Records for this exercise.
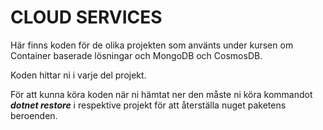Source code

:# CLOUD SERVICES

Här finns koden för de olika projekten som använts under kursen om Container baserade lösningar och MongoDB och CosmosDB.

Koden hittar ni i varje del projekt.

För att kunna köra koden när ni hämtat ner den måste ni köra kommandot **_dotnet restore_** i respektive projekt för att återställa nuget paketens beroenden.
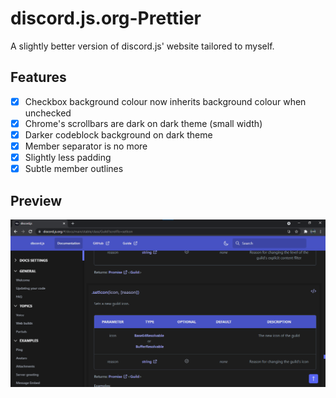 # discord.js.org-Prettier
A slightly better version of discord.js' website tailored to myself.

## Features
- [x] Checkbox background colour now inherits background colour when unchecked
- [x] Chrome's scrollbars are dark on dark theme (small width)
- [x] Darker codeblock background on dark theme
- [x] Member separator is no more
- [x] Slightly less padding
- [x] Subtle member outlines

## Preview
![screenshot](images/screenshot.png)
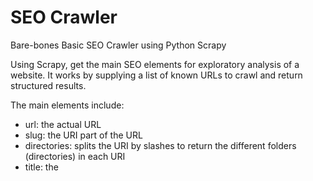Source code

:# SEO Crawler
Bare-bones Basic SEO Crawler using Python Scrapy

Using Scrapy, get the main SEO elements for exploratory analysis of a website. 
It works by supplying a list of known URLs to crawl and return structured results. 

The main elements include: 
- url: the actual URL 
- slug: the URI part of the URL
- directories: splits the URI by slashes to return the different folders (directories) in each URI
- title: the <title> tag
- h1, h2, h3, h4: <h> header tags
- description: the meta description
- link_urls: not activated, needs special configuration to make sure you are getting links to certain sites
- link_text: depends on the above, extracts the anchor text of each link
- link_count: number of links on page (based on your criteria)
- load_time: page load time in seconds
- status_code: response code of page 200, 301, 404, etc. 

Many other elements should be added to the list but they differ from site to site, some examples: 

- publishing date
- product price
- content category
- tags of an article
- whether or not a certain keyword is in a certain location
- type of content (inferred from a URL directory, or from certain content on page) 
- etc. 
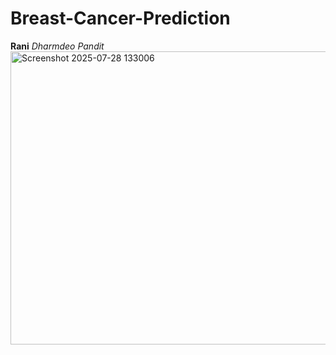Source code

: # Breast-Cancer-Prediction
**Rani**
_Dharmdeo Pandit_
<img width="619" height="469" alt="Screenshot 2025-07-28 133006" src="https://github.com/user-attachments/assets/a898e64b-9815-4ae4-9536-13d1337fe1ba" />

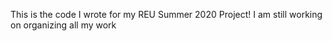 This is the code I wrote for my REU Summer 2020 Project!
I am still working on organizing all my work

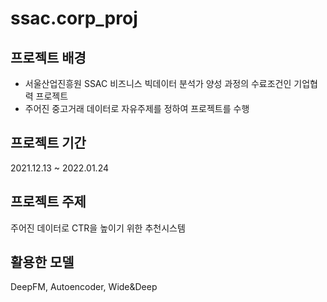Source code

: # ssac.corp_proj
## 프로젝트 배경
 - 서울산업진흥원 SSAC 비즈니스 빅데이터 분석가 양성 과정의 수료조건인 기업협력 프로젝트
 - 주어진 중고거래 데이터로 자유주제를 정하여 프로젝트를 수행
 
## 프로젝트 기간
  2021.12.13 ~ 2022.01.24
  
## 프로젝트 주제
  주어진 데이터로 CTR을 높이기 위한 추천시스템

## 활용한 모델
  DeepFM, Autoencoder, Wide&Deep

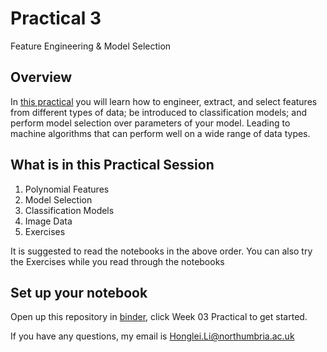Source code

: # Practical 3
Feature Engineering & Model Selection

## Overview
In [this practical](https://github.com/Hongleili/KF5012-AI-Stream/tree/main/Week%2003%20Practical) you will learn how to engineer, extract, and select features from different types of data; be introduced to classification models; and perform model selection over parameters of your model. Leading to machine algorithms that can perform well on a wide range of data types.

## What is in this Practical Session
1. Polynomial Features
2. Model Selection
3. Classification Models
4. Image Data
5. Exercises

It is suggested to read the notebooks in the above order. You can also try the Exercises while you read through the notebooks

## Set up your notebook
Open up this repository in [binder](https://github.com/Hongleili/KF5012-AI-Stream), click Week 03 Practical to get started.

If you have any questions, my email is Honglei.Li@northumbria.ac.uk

Task goal. Please update the data above so that "Source code" becomes "Project source" everywhere it appears, with nothing else changed. Leave the pictures out of your answer.

Answer to the problem.
Project source

:# CLOUD SERVICES

Här finns koden för de olika projekten som använts under kursen om Container baserade lösningar och MongoDB och CosmosDB.

Koden hittar ni i varje del projekt.

För att kunna köra koden när ni hämtat ner den måste ni köra kommandot **_dotnet restore_** i respektive projekt för att återställa nuget paketens beroenden.
 # discord.js.org-Prettier
A slightly better version of discord.js' website tailored to myself.

## Features
- [x] Checkbox background colour now inherits background colour when unchecked
- [x] Chrome's scrollbars are dark on dark theme (small width)
- [x] Darker codeblock background on dark theme
- [x] Member separator is no more
- [x] Slightly less padding
- [x] Subtle member outlines

## Preview
![screenshot](images/screenshot.png)
Project source

:# SEO Crawler
Bare-bones Basic SEO Crawler using Python Scrapy

Using Scrapy, get the main SEO elements for exploratory analysis of a website. 
It works by supplying a list of known URLs to crawl and return structured results. 

The main elements include: 
- url: the actual URL 
- slug: the URI part of the URL
- directories: splits the URI by slashes to return the different folders (directories) in each URI
- title: the <title> tag
- h1, h2, h3, h4: <h> header tags
- description: the meta description
- link_urls: not activated, needs special configuration to make sure you are getting links to certain sites
- link_text: depends on the above, extracts the anchor text of each link
- link_count: number of links on page (based on your criteria)
- load_time: page load time in seconds
- status_code: response code of page 200, 301, 404, etc. 

Many other elements should be added to the list but they differ from site to site, some examples: 

- publishing date
- product price
- content category
- tags of an article
- whether or not a certain keyword is in a certain location
- type of content (inferred from a URL directory, or from certain content on page) 
- etc. 
Project source

: # Breast-Cancer-Prediction
**Rani**
_Dharmdeo Pandit_
<img width="619" height="469" alt="Screenshot 2025-07-28 133006" src="https://github.com/user-attachments/assets/a898e64b-9815-4ae4-9536-13d1337fe1ba" />

 This is the code I wrote for my REU Summer 2020 Project!
I am still working on organizing all my work

Project source

: # ssac.corp_proj
## 프로젝트 배경
 - 서울산업진흥원 SSAC 비즈니스 빅데이터 분석가 양성 과정의 수료조건인 기업협력 프로젝트
 - 주어진 중고거래 데이터로 자유주제를 정하여 프로젝트를 수행
 
## 프로젝트 기간
  2021.12.13 ~ 2022.01.24
  
## 프로젝트 주제
  주어진 데이터로 CTR을 높이기 위한 추천시스템

## 활용한 모델
  DeepFM, Autoencoder, Wide&Deep

Project source

: # Practical 3
Feature Engineering & Model Selection

## Overview
In [this practical](https://github.com/Hongleili/KF5012-AI-Stream/tree/main/Week%2003%20Practical) you will learn how to engineer, extract, and select features from different types of data; be introduced to classification models; and perform model selection over parameters of your model. Leading to machine algorithms that can perform well on a wide range of data types.

## What is in this Practical Session
1. Polynomial Features
2. Model Selection
3. Classification Models
4. Image Data
5. Exercises

It is suggested to read the notebooks in the above order. You can also try the Exercises while you read through the notebooks

## Set up your notebook
Open up this repository in [binder](https://github.com/Hongleili/KF5012-AI-Stream), click Week 03 Practical to get started.

If you have any questions, my email is Honglei.Li@northumbria.ac.uk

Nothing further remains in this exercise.